寿司屋の魚へん漢字、由来を知ると景色が変わります

寿司屋のお品書きに並ぶ魚へんの漢字。鰹は「堅」、鰯は「弱」とくれば、なんとなく意味は想像がつきますよね。

ところが秋田の県魚「鰰」になると、なぜ魚へんに「神」と書くのか。

調べてみたら、漁師さんの自然観察がそのまま一文字に置き換えられていました。

クイズ:魚へんに「神」、何の魚でしょう

ヒントは3つです。
・秋田県の県魚
・雷が鳴る季節にだけ大群で岸に寄ってくる
・しょっつる鍋や塩焼きでおなじみ

選択肢

1.ハタハタ
2.シシャモ
3.キス
4.メバル

正解は?

正解

「鰰」=ハタハタ。

なぜ魚へんに「神」を当てたのか

古来、雷は「はたた神(神鳴り)」と呼ばれていました。
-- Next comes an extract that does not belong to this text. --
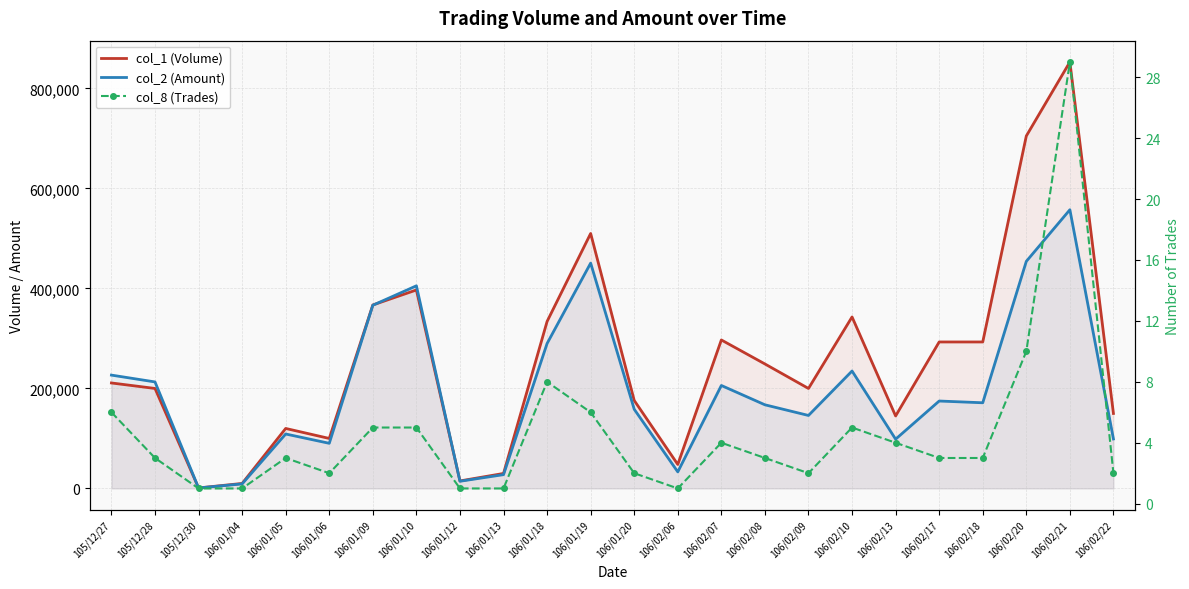

What are all the series names shown in the legend?

col_1 (Volume), col_2 (Amount), col_8 (Trades)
ハタハタは雷の鳴る晩秋から初冬にかけて産卵のために沿岸へ押し寄せる魚。雷の季節に岸へやってくる魚だから、魚へんに「神」を当てたといわれています。ちなみに魚へんの漢字は中国に由来するものと、日本で作られた国字とが入り混じっていて、観察と信仰が一字に込められた粋な命名が少なくないんです。

他にも由来が腑に落ちる魚へん漢字

・鯖(さば):青い背中(青背)に由来して「青」
・鱚(きす):清楚な姿から「喜」の説あり

まとめ

ハタハタを当てられたあなたは、相当な魚通かもしれません。

何気なく眺めていた寿司屋のメニューには、漁師さんの観察眼と季節感が一字ずつ書き込まれていました。

次の機会には、ぜひ魚へんの字を眺めてみてください。読めた数だけ、季節と海が近くなります。